Phillip Johnson makes it clear that the correct place to begin science is with the Bible:

"Evolutionary science has made many attempts to explain religion in general, or Christianity in particular, on naturalistic assumptions. Now it is time to return the favor, by allowing theology to explain why science is so reliable in some ways, and so disappointing in others, and why Darwinian science in particular has come to such a dead end. The place to begin is ... in the opening Gospel of John.
'In the beginning was the Word, and the Word was with God, and the Word was God. He was in the beginning with God; all things were made through him, and without him was not anything made that was made.'"

And he also makes it clear that, in the end of things, theology is more important than natural science:

"If heaven really exists, then the authority to determine how to get to heaven is vastly more important than the authority to say how the mundane cosmos works, since the latter deals only with earthly knowledge that will soon pass away."

William Dembski similarly argues, in his book Intelligent Design: The Bridge Between Science & Theology, that:

"...any view of the sciences that leaves Christ out of the picture must be seen as fundamentally deficient."
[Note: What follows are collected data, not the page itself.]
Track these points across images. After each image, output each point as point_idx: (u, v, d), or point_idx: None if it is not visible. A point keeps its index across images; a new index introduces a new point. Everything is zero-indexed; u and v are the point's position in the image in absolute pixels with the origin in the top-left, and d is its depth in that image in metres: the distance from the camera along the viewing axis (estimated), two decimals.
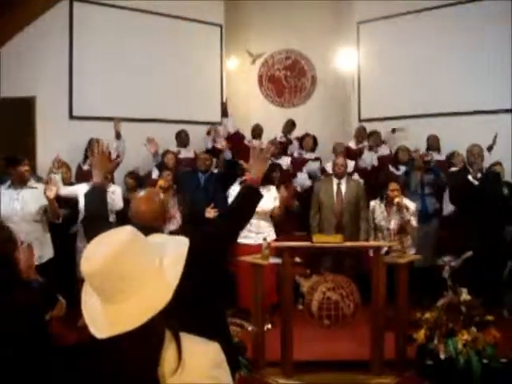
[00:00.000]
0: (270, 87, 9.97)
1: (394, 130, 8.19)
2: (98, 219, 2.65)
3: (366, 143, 8.07)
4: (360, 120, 9.15)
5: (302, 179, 7.73)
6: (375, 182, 6.93)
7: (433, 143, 7.71)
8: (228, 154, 7.14)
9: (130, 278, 1.31)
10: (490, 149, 6.98)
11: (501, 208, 6.05)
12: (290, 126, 8.73)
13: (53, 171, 5.94)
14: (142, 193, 2.59)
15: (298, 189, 7.57)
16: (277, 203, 5.97)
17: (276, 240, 5.83)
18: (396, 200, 5.45)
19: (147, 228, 2.11)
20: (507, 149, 7.13)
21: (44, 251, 5.27)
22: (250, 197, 2.60)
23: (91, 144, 7.16)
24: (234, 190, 6.01)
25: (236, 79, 9.66)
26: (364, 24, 9.19)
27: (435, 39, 8.27)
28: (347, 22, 9.42)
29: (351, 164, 7.31)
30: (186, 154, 7.84)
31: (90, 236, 1.42)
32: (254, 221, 5.46)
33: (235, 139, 8.52)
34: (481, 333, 4.21)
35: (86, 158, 7.08)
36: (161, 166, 6.90)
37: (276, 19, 9.45)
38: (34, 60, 7.27)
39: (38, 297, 2.60)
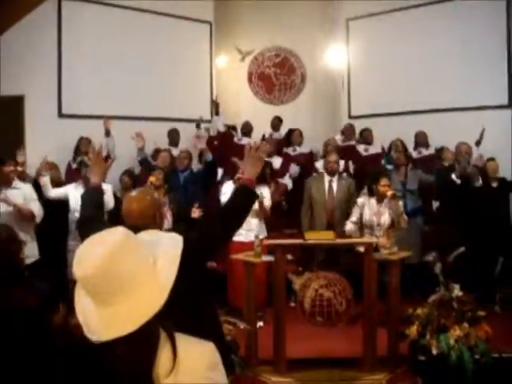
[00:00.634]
0: (259, 84, 9.95)
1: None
2: (94, 220, 2.63)
3: (353, 142, 8.09)
4: (350, 117, 9.16)
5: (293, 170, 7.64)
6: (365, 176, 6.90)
7: (421, 139, 7.73)
8: (209, 156, 7.12)
9: (124, 280, 1.29)
10: (477, 143, 7.05)
11: (488, 203, 6.09)
12: (277, 122, 8.71)
13: (42, 174, 5.89)
14: (133, 192, 2.56)
15: (290, 184, 7.50)
16: (268, 203, 5.96)
17: (267, 238, 5.81)
18: (389, 192, 5.39)
19: (139, 228, 2.09)
20: (499, 144, 7.20)
21: (29, 252, 5.19)
22: (246, 196, 2.57)
23: (81, 142, 7.16)
24: (226, 188, 5.97)
25: (226, 76, 9.63)
26: (353, 21, 9.19)
27: (425, 36, 8.30)
28: (337, 19, 9.43)
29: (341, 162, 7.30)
30: (176, 152, 7.80)
31: (85, 237, 1.39)
32: None
33: (225, 137, 8.50)
34: (473, 328, 4.22)
35: (75, 156, 7.06)
36: (144, 163, 6.90)
37: (265, 16, 9.43)
38: (23, 58, 7.21)
39: (44, 299, 2.58)
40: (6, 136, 6.80)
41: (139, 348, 1.33)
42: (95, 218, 2.68)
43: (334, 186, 6.37)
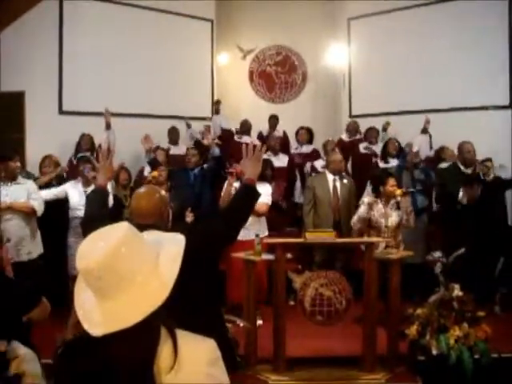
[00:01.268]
0: (260, 83, 9.95)
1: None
2: (98, 219, 2.63)
3: (358, 136, 8.12)
4: (351, 116, 9.16)
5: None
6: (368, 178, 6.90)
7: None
8: (216, 151, 7.04)
9: (127, 274, 1.29)
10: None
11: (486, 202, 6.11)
12: (274, 121, 8.69)
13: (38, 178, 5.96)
14: (141, 190, 2.57)
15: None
16: (268, 201, 5.93)
17: (268, 236, 5.79)
18: (399, 191, 5.38)
19: (148, 225, 2.10)
20: (499, 144, 7.20)
21: (34, 247, 5.27)
22: (248, 196, 2.61)
23: (82, 139, 7.17)
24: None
25: (227, 74, 9.63)
26: (355, 20, 9.19)
27: (426, 36, 8.30)
28: (338, 18, 9.44)
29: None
30: (176, 151, 7.81)
31: (88, 235, 1.39)
32: None
33: (225, 136, 8.49)
34: (472, 329, 4.22)
35: (76, 152, 7.07)
36: (154, 163, 6.89)
37: (267, 15, 9.43)
38: (24, 54, 7.21)
39: (19, 295, 2.60)
40: (7, 132, 6.79)
41: (140, 343, 1.32)
42: (99, 216, 2.70)
43: (338, 185, 6.34)
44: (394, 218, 5.49)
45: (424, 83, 8.24)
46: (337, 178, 6.36)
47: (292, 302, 5.51)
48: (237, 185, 5.75)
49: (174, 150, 7.79)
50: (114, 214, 2.76)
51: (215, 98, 9.15)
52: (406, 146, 7.12)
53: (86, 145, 7.16)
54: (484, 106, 7.73)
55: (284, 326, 4.62)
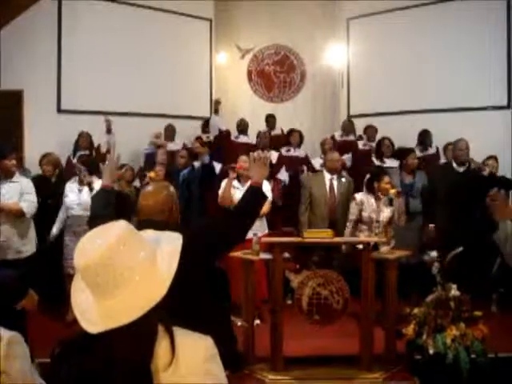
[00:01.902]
0: (259, 82, 9.95)
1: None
2: (105, 220, 2.65)
3: (352, 137, 8.11)
4: (349, 116, 9.17)
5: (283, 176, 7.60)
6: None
7: (425, 138, 7.71)
8: (206, 158, 6.98)
9: (123, 272, 1.30)
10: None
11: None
12: (272, 120, 8.69)
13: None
14: (149, 187, 2.60)
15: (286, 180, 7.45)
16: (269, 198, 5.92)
17: (267, 235, 5.79)
18: (393, 191, 5.41)
19: (156, 222, 2.11)
20: (499, 144, 7.21)
21: (25, 246, 5.18)
22: (256, 198, 2.67)
23: (81, 137, 7.18)
24: (238, 188, 5.89)
25: (225, 74, 9.64)
26: (354, 20, 9.20)
27: (425, 36, 8.31)
28: (337, 18, 9.45)
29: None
30: (171, 147, 7.79)
31: None
32: None
33: (222, 136, 8.48)
34: (469, 328, 4.22)
35: (75, 151, 7.07)
36: (150, 157, 6.92)
37: (266, 14, 9.45)
38: (22, 53, 7.21)
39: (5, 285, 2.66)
40: (5, 130, 6.79)
41: (137, 340, 1.33)
42: (104, 216, 2.72)
43: (335, 184, 6.35)
44: (385, 214, 5.52)
45: (423, 83, 8.25)
46: (334, 177, 6.36)
47: (289, 301, 5.52)
48: (236, 183, 5.79)
49: (169, 147, 7.76)
50: (120, 211, 2.78)
51: (215, 98, 9.15)
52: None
53: (84, 143, 7.17)
54: (483, 106, 7.75)
55: (281, 325, 4.62)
And the Discovery Institute website features articles about cloning, abortion and ethics in general, arguing that, under materialism, ethics have no basis. That is hardly a scientific issue. The Discovery Institute itself has changed its banner from a religious theme to a secular one in order to dispel the accusation of being tied to religion.

Intelligent Design is therefore a religious movement seeking to establish a compelling case for Christianity by means of scientific apologetics. It is a church-state issue. Under evolution, one is free to be an atheistic evolutionist or a theistic evolutionist; IDists want to end this freedom and make everyone be forced to believe in their religion.